Any suggestions on the params to fine tune the ESRGAN_x4 model

XPixelGroup / BasicSR

Open Source Image and Video Restoration Toolbox for Super-resolution, Denoise, Deblurring, etc. Currently, it includes EDSR, RCAN, SRResNet, SRGAN, ESRGAN, EDVR, BasicVSR, SwinIR, ECBSR, etc. Also support StyleGAN2, DFDNet.

https://basicsr.readthedocs.io/en/latest/

Apache License 2.0

6.78k stars 1.19k forks source link

Any suggestions on the params to fine tune the ESRGAN_x4 model #305

Closed SevenLJY closed 4 years ago

SevenLJY commented 4 years ago

Hi,

I am working on fine-tuning the ESRGAN network with my own dataset. I tried to use learning rate=1e-4, 1e-5, 1e-6 for the generator and discriminator (for about 20000 iterations), respectively. But all of the results from the LR test image have an unexpected blurring effect. Do you guys have any suggestions on the intuition of how to adjust the corresponding params? Like where is a good start to try the learning rate or any other useful params?

Here are my loss curve from two of my experiments. lr=1e-6: lr=1e-5

yera217 commented 4 years ago

I think the reason must be in the dataset and in the way you obtain LR-HR training pairs. 1) Are your HR images of high enough quality? 2) How do you obtain corresponding LR training images? 3) Are the test images from the same distribution as your LR training images? or you test the model on real LR images?

xinntao commented 4 years ago

@SevenLJY I think @yera217 have given good points. Did your training data distribution align well with your testing data? (In other words, did they follow the same downsampling process?)

SevenLJY commented 4 years ago

@yera217 @xinntao Thank you so much for your quick reply!

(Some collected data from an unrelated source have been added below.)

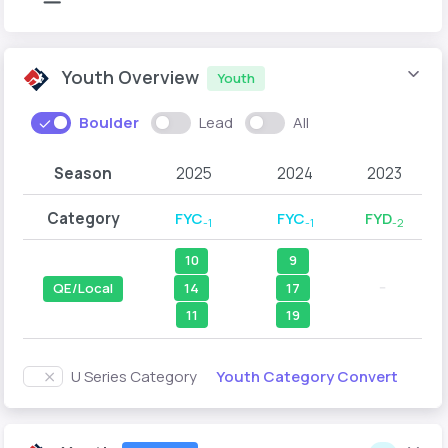
Youth Overview
Youth
Boulder
Lead
All
Season
2025
2024
2023
Category
FYC
FYC
FYD
-1
-1
-2
10
9
--
14
17
QE/Local
11
19
Youth Category Convert
U Series Category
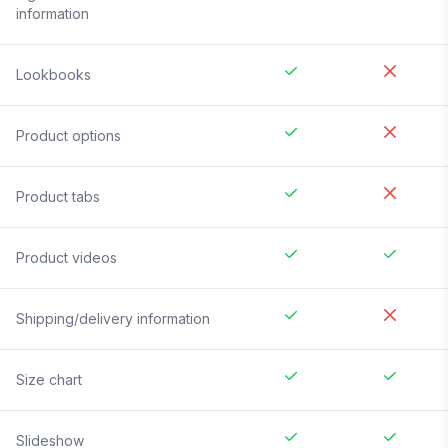
information
Lookbooks
Product options
Product tabs
Product videos
Shipping/delivery information
Size chart
Slideshow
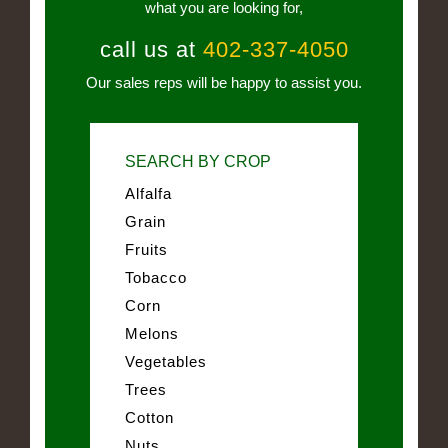
what you are looking for,
call us at
402-337-4050
Our sales reps will be happy to assist you.
SEARCH BY CROP
Alfalfa
Grain
Fruits
Tobacco
Corn
Melons
Vegetables
Trees
Cotton
Nuts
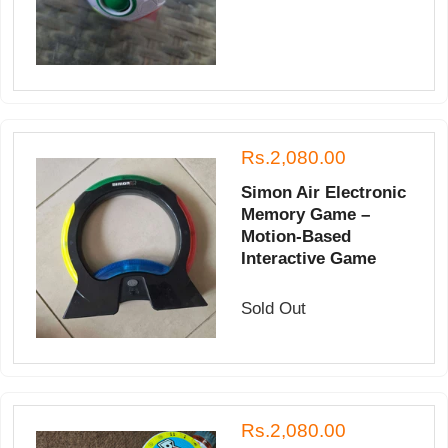
Rs.2,080.00
Simon Air Electronic
Memory Game –
Motion-Based
Interactive Game
Sold Out
Rs.2,080.00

For those questions from @yera217

My HR images are 4K images. (So I use extract_subimages.py script to crop my images into 480x480 size)
I obtained my LR images by downsampling with bicubic interpolation. (Also use extract_subimages.py script to crop my images into 120x120 size).
The test images are real images which are the complete images (similar to the image that my training data got cropped from)

All of my LR images are obtained from downsampling with bicubic interpolation. @xinntao

I found that the performance on my validation set is pretty good. My test results are not as good as the pre-trained model. So I am thinking that I might impose a negative effect on the generalization ability of the model. Does it make sense? If it is the case, do you have any good suggestions on how to maintain the generalization ability of the model when fine-tuning? Or any suggestions on how to avoid the blurring effect?

Many Thanks

yera217 commented 4 years ago

@SevenLJY Hi, So, are your test images are actually from the same batch as your HR training images? Can you upload a sample of your HR training image and test LR image here? Also, I would suggest to apply Gaussian blur of sigma=1.5 or 2.0 and kernel_size=5 on HR training images before down-sampling. It will make your model to better generalize for real image degradation.

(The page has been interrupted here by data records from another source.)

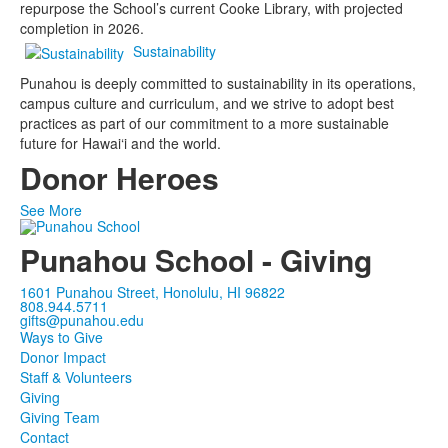
repurpose the School’s current Cooke Library, with projected
completion in 2026.
Sustainability
Punahou is deeply committed to sustainability in its operations,
campus culture and curriculum, and we strive to adopt best
practices as part of our commitment to a more sustainable
future for Hawai‘i and the world.
Donor Heroes
See More
Punahou School - Giving
1601 Punahou Street, Honolulu, HI 96822
808.944.5711
gifts@punahou.edu
Ways to Give
Donor Impact
Staff & Volunteers
Giving
Giving Team
Contact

SevenLJY commented 4 years ago

@yera217 Hi, Here is my sample HR training data. 20181217_WeikaiChen_00_diffuse_albedo_s049 The test LR image is just the whole face image which is not really a natural human face image but more like a texture map. Unfortunately, it is not very convenient for me to post it here.

You mean it better to blur the HR training data and then downsample? Could you please explain a little bit why blurring the HR image will help generalization?

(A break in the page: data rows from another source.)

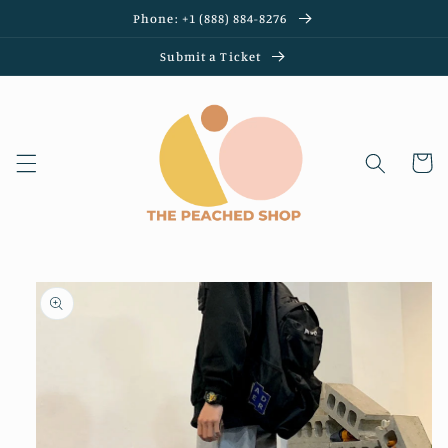
Skip to
Phone: +1 (888) 884-8276
content
Submit a Ticket
Cart
Skip to
product
information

yera217 commented 4 years ago

I read it in some SR papers, that Gaussian blur works better for real SR, and it actually works for me. Regarding your images: what is the resolution of test images? Your test images should be similar to LR training images for it to work.

SevenLJY commented 4 years ago

Thank you so much for your suggestions! I will try Gaussian blurring in my dataset.

My test data is 256 * 256. Actually, I intended to do two tasks. One is 256->1K, the other one is 1K -> 4K. Do I need to train two networks?

yera217 commented 4 years ago

So, if you want to do 256->1K SR, then you better train your model on high-res 1K images as HR and its corresponding down-sampled LR 256 images. The same goes for 1K -> 4K. Do you train on HR 1K images or 4K images?

xinntao commented 4 years ago

@SevenLJY This is a blind SR. The core lies that your downsampling process should be as close as the real-world images. You can try use Gaussian kernels with different sigma as @yera217 suggests.

Also, you can read papers of blind super-resolution, such as SRMD, IKC, etc.

SevenLJY commented 4 years ago

@yera217 You're right! I shouldn't test the model with 256-res images if I trained on 4K images. My fine-tuned model actually works well on 1K images. I really appreciated your help. It means a lot!

@xinntao Thank you so much for your explanation! I will look into it.